Begin Extract
Sunday 18 September 2011

A Festival Like Alice 1

I'm on my very first visit to the Northern Territory, and I've gone right to the centre of Australia - Alice Springs. In a few hours on Thursday morning I was transported from a chilly tram stop on Bourke Street, Melbourne, to the hot dry red-dust environment of Alice Springs. And all without producing a passport.

I'm primarily here as a guest of the Alice Desert Festival, an annual week of cultural events which this year runs from 9 to 18 September. Alice may be a small town but as it rarely rains here, it gives the festival organisers great scope in staging outdoor events in spectacular locations.

Joining the dots

But more of the outdoors later. The first thing I attended was actually a low-key indoor event at the Ngurratjuta Art Centre. It's a fairly humble place, being tucked away at the back of a building in an industrial part of town. Within its grounds, however, is an impressive art gallery showcasing watercolour work by local Aboriginal painters.

The centre's workshop is open to indigenous artists to use for free, including materials, with the centre taking a commission from art sold. The centre has a particular goal of encouraging the continuation of the style of artwork made famous by Albert Namatjira, and I noticed the surname 'Namatjira' on some of the artists' lockers around the walls.


The festival session invited visitors to try either watercolour painting or dot painting for ourselves; and of course we all chose the dot painting. Having been shown how to make dots of various sizes using either wooden skewers or the end of a paint brush, we were then reminded that it wasn't an abstract exercise - the works should tell a story.
End Extract
Begin Entries
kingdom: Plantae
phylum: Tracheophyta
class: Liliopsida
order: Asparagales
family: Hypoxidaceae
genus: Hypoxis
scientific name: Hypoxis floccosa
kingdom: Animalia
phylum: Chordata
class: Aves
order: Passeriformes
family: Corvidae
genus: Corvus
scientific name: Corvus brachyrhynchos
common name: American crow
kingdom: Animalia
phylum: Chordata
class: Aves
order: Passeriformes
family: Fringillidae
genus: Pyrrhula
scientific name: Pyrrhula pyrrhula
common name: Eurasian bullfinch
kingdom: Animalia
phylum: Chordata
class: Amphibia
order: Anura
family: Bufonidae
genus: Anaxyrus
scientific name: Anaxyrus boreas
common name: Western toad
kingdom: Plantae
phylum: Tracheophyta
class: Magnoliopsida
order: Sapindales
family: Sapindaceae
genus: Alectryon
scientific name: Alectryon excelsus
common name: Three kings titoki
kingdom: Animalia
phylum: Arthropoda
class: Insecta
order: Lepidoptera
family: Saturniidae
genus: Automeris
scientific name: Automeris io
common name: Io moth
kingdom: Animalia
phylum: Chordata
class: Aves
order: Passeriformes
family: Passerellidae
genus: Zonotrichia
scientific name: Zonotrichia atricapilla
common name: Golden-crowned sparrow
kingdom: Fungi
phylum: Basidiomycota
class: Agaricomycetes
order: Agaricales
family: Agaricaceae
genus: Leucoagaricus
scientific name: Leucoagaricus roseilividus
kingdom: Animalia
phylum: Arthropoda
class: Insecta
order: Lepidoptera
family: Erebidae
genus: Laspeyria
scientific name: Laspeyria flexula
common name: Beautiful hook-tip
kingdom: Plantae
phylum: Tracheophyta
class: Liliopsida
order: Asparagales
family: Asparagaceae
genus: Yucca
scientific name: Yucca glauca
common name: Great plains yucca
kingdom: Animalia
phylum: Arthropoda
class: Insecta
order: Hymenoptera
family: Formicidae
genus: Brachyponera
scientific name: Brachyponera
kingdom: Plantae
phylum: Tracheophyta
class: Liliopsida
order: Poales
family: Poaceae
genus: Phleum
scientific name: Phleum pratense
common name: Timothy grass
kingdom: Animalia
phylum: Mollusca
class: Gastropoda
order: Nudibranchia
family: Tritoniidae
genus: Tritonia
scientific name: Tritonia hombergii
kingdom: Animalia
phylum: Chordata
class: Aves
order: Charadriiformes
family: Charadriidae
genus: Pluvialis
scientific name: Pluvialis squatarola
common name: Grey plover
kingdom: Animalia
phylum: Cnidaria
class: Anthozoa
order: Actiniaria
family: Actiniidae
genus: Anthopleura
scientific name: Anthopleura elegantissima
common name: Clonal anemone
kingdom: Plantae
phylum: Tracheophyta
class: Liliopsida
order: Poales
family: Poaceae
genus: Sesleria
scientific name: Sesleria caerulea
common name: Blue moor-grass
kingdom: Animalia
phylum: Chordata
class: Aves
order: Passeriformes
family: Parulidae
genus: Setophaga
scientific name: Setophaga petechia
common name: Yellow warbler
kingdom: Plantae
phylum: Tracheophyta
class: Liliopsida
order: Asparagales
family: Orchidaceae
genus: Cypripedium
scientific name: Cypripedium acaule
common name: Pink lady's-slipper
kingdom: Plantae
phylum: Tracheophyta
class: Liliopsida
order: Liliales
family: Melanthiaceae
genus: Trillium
End Entries
* Goals:
a. Which place names does the Alice Springs post mention for a territory, a country, a town or city, or a street?
b. Edit the Alice Springs post by rewriting the passage from "The centre's workshop" up to and including "around the walls.", putting "fee" in place of "commission".
c. Continue the Alice Springs post from its last sentence.
None of the entries matter here.

* Answers for this exercise:
a. Northern Territory, Australia, Alice Springs, Melbourne, Bourke Street

b.
The centre's workshop is open to indigenous artists to use for free, including materials, with the centre taking a fee from art sold. The centre has a particular goal of encouraging the continuation of the style of artwork made famous by Albert Namatjira, and I noticed the surname 'Namatjira' on some of the artists' lockers around the walls.

c.
Here's my first effort, not bad for a beginner I thought:


And if you're wondering what the story is - it involves a group of wild camels I encountered on the road to Hermannsburg the previous day (can you spot them in the art?). Here's a pic from real life:


Olive and pink by sunset

For my second festival event, I walked through a river to get to the venue. To be precise, it was the dry riverbed of the Todd River, and it was the quickest route from my hotel to the Olive Pink Botanic Garden, where the play The First Garden was being premiered.

You may reasonably assume that 'Olive Pink' refers to the colours of vegetation or landscape, but in fact she was an early Aboriginal rights activist and former anthropologist who decided to create a garden of native plants in Alice Springs, with the help of Warlpiri man Johnny Tjampitjinpa.

She lived within the park until her death at 1975, aged 91. She was a remarkable and strong-willed woman whose life story is well worth reading.

The compact cast of three actors (playing five characters) did a great job of portraying the high points of her life within the reserve, though delivery tended to the melodramatic at times, due to the necessity of projecting as clearly as possible in an open space.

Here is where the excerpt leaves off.